Namun, kemenangan Silverstone itu dianggap belum sepenuhnya sahih karena terjadi saat Marquez tampil di bawah performa dan Fabio Quartararo gagal finis akibat masalah mesin.
Sejak seri Aragon, Marquez justru melesat tak terbendung.
Ia merebut delapan kemenangan Grand Prix dan delapan sprint race hanya dalam sembilan pekan.
“Sekarang jelas kami masih di belakang nomor 93,” kata Rivola, dilansir dari Motorsport.com.
“Tapi dengan sikap Marco, target kami adalah mencoba mengalahkannya, setidaknya sekali, sebelum musim berakhir. Itu harus jadi misi kami di Noale,” tambahnya.
Rivola menegaskan bahwa keberhasilan Bezzecchi di Misano menjadi inspirasi baru bagi seluruh tim Aprilia.
Ia juga mengingatkan bahwa lawan tak hanya Marquez.
Melainkan juga nama-nama lain seperti Pedro Acosta yang sempat tampil cepat sebelum bermasalah di teknis.
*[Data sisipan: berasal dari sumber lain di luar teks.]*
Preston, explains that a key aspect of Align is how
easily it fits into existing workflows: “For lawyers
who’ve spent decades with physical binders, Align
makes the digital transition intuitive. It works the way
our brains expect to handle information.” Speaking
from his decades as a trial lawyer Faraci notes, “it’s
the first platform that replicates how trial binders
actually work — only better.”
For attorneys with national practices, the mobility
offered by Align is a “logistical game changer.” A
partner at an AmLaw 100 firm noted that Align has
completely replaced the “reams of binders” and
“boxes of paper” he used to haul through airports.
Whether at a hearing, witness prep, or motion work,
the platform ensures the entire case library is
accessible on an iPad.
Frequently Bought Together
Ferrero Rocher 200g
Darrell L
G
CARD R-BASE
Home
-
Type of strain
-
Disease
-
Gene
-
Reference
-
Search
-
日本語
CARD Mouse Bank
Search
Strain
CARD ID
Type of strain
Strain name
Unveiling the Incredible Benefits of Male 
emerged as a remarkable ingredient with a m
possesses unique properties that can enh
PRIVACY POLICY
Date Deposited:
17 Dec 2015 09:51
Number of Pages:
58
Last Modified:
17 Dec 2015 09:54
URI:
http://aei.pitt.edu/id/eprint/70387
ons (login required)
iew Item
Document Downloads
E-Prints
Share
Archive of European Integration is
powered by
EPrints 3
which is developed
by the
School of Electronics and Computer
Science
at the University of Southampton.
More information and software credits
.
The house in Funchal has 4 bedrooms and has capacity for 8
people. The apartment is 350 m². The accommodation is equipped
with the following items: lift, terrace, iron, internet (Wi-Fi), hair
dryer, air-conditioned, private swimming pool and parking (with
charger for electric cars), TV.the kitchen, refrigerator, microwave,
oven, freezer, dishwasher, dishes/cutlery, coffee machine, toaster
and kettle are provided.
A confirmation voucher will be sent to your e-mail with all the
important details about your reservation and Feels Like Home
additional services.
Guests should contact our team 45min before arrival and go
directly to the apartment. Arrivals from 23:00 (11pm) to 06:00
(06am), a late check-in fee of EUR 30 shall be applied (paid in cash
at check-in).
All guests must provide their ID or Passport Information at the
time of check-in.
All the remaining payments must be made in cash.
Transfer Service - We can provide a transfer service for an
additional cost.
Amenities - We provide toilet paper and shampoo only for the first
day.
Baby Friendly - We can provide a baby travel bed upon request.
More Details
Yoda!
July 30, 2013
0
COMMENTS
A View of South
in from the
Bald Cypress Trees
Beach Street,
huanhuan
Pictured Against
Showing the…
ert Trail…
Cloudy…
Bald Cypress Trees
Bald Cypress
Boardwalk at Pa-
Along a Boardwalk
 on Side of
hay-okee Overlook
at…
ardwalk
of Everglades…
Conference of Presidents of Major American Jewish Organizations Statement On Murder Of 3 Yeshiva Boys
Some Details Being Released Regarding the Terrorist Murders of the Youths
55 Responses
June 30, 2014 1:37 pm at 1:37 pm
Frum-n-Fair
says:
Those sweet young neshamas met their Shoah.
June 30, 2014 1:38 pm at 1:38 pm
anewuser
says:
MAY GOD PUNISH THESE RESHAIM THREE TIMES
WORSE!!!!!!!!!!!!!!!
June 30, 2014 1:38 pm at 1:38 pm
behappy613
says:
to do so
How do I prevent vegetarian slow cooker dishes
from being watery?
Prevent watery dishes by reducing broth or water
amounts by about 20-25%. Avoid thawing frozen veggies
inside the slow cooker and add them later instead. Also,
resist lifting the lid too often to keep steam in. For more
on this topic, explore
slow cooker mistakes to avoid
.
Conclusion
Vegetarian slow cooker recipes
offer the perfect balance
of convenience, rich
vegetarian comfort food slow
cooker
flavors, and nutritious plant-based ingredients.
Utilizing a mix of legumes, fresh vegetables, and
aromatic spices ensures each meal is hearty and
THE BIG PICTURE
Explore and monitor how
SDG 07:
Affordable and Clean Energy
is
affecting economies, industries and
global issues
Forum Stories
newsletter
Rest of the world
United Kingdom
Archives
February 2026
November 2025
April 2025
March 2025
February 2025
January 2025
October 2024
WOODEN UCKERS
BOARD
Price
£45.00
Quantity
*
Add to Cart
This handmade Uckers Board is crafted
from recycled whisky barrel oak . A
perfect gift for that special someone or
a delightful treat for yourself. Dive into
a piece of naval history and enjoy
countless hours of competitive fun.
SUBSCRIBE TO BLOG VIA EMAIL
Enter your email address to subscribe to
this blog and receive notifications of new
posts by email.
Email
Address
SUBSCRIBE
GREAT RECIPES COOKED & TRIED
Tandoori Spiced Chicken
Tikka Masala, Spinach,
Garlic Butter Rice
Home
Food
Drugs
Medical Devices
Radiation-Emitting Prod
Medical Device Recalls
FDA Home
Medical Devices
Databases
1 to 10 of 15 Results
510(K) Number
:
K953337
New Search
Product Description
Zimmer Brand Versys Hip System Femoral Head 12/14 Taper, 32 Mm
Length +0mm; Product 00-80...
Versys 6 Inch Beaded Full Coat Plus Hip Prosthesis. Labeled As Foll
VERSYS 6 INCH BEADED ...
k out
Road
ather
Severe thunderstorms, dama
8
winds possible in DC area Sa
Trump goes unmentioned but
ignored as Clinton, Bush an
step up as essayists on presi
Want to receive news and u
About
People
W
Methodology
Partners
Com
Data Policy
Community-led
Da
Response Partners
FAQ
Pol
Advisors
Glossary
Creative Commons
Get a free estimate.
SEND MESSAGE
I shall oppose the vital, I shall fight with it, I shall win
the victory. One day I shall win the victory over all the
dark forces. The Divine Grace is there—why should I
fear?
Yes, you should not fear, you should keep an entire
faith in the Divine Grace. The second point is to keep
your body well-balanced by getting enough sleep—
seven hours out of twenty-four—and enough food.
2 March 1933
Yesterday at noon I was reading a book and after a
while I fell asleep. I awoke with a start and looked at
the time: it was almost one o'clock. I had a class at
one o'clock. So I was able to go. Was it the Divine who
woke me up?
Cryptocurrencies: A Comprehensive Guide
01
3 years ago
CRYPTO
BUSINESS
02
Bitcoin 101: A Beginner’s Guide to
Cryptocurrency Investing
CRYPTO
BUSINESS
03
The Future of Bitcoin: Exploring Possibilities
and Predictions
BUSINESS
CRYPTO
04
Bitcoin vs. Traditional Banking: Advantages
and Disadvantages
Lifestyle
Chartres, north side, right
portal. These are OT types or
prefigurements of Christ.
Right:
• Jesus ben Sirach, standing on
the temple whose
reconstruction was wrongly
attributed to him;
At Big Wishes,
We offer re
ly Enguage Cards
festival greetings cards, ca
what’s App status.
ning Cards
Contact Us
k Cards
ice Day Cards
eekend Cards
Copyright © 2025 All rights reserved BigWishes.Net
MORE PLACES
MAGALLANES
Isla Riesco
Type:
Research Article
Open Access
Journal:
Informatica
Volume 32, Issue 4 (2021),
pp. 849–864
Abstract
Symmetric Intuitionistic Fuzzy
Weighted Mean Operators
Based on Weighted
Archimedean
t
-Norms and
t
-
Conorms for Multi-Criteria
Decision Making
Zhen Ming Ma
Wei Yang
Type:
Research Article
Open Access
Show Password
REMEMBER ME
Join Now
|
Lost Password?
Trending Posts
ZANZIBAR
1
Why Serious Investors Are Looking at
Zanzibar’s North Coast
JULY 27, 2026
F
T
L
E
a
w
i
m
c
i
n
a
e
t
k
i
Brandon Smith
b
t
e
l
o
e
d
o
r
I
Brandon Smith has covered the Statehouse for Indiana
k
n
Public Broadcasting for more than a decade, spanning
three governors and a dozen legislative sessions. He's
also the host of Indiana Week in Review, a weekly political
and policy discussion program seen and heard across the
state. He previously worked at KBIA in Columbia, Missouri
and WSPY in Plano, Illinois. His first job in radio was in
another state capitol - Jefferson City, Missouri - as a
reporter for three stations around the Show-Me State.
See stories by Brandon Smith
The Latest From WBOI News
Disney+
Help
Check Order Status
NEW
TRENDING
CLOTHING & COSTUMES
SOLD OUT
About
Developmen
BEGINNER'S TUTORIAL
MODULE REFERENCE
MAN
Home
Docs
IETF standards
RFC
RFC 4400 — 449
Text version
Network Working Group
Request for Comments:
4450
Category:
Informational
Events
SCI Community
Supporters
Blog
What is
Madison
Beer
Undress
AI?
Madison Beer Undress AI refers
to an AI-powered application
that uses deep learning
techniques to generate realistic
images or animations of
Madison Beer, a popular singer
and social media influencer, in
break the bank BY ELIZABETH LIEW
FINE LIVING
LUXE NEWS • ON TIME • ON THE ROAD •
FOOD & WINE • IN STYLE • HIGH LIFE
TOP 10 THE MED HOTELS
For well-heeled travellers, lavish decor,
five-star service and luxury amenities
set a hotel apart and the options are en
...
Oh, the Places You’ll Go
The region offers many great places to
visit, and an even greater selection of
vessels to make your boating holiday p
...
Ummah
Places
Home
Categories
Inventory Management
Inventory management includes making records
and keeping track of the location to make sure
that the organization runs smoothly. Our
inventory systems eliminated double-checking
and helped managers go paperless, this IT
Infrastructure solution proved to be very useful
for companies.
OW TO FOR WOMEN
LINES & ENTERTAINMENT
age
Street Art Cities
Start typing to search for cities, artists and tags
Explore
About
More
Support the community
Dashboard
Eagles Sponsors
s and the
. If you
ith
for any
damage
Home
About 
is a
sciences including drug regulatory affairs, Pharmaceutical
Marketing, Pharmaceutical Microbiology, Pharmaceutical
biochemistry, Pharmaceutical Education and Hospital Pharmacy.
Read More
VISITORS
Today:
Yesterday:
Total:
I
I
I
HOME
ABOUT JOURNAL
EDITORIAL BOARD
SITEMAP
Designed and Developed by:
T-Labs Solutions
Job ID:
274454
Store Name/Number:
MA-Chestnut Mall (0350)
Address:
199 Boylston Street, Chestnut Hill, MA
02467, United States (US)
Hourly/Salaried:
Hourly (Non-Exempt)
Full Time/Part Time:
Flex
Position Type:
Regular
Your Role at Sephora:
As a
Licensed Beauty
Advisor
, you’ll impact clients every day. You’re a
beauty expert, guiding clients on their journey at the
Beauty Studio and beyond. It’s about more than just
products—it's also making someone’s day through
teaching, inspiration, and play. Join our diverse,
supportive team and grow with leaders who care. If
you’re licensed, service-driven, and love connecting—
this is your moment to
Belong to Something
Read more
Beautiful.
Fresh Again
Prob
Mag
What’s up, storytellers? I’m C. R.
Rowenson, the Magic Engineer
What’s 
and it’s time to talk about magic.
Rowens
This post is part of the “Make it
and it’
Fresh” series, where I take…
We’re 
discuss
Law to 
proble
Performa Aprilia yang Naik-Turun
Musim ini Aprilia berusaha keras menghadirkan motor yang konsisten di berbagai jenis sirkuit.
Dalam tiga musim terakhir mereka memang mampu mencatat kemenangan.
Tetapi gagal finis kedua di klasemen konstruktor—kalah dari Yamaha (2022), KTM (2023), dan KTM lagi (2024).
Ironisnya, progres Aprilia justru membuat mereka kehilangan keunggulan spesifik di beberapa trek.
Jika di Austria dan Misano yang sebelumnya sulit kini mereka kompetitif, di Barcelona—tempat mereka sempat mencatat finis 1–2 pada 2023—hasilnya justru melempem.
“Itu faktanya. Di trek stop-and-go seperti Austria atau Misano, kami sekarang kompetitif. Tapi di Barcelona, kami tidak tahu apakah masih punya keunggulan seperti dulu,” jelas Rivola.
Ia pun menantikan seri berikutnya di Indonesia dan Phillip Island untuk menguji performa RS-GP di tikungan cepat.
“Rasanya semua tim sekarang makin mendekat. Jadi, kami harus terus mendorong diri,” pungkasnya.